Shell cuts spending by $2bn, readies to acquire BG

The combined company plans $33bn of capital spending next year, lower than Shell's previous guidance of $35bn, it announced last week

The oil producer has justified the deal to shareholders by saying that it boosts its ability to maintain dividends.
The oil producer has justified the deal to shareholders by saying that it boosts its ability to maintain dividends.

Royal Dutch Shell, Europe’s largest oil company and a global major, further reduced spending plans for this year and 2016 as it prepares to take over BG Group amid slumping prices of crude oil.

The combined company plans $33bn of capital spending next year, lower than Shell’s previous guidance of $35bn, it announced last week, according to Bloomberg. Shell also cut its spending forecast for this year by $1bn to $29bn.

Crude’s collapse to less than $37 a barrel from about $55 on the day the deal was announced in April has prompted some investors to question whether Shell is paying too much.

The oil producer has justified the deal by saying that it boosts its ability to maintain dividends, makes it the world’s biggest liquefied natural gas company and gives it oil and gas assets from Australia to Brazil, including major operation in the GCC.

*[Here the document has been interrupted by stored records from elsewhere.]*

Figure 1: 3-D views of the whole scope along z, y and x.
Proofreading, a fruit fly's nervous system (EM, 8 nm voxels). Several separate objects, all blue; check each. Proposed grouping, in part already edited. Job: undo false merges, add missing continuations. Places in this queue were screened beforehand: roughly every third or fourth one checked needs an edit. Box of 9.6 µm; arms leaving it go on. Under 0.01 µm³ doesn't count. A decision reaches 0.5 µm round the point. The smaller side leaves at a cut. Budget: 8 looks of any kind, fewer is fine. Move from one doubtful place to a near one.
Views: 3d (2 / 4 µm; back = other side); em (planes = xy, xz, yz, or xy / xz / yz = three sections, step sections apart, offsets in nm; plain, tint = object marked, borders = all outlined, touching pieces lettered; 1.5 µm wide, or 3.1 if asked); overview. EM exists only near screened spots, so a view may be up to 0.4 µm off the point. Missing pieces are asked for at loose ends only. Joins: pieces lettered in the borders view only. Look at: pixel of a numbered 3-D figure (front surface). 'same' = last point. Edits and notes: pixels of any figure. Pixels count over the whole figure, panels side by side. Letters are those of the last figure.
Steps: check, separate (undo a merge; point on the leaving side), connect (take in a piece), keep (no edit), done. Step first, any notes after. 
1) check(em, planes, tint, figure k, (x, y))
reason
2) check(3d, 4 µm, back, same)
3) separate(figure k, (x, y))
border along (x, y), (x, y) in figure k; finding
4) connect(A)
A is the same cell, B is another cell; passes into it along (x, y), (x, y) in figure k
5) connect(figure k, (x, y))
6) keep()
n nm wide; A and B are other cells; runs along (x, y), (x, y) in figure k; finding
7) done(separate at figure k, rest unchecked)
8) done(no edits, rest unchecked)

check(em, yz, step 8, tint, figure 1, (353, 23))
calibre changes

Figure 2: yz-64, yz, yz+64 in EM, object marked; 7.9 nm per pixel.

“The two companies are combining during a low oil-price environment and cutting their spending plans makes a lot of sense,” Jason Gammel, a London-based analyst with Jefferies International told Bloomberg. “This moves the plans for the deal forward.”

Shell expects operating costs to fall by $4bn this year, about 10% lower than last year, and by $3bn in 2016. The acquisition will break even with Brent crude prices in the low $60s and add to operating cash flow per share at $50 a barrel in 2016, the company said in a statement.

It expects the deal to be accretive to earnings per share, excluding identified items, in 2017 at $65 brent crude.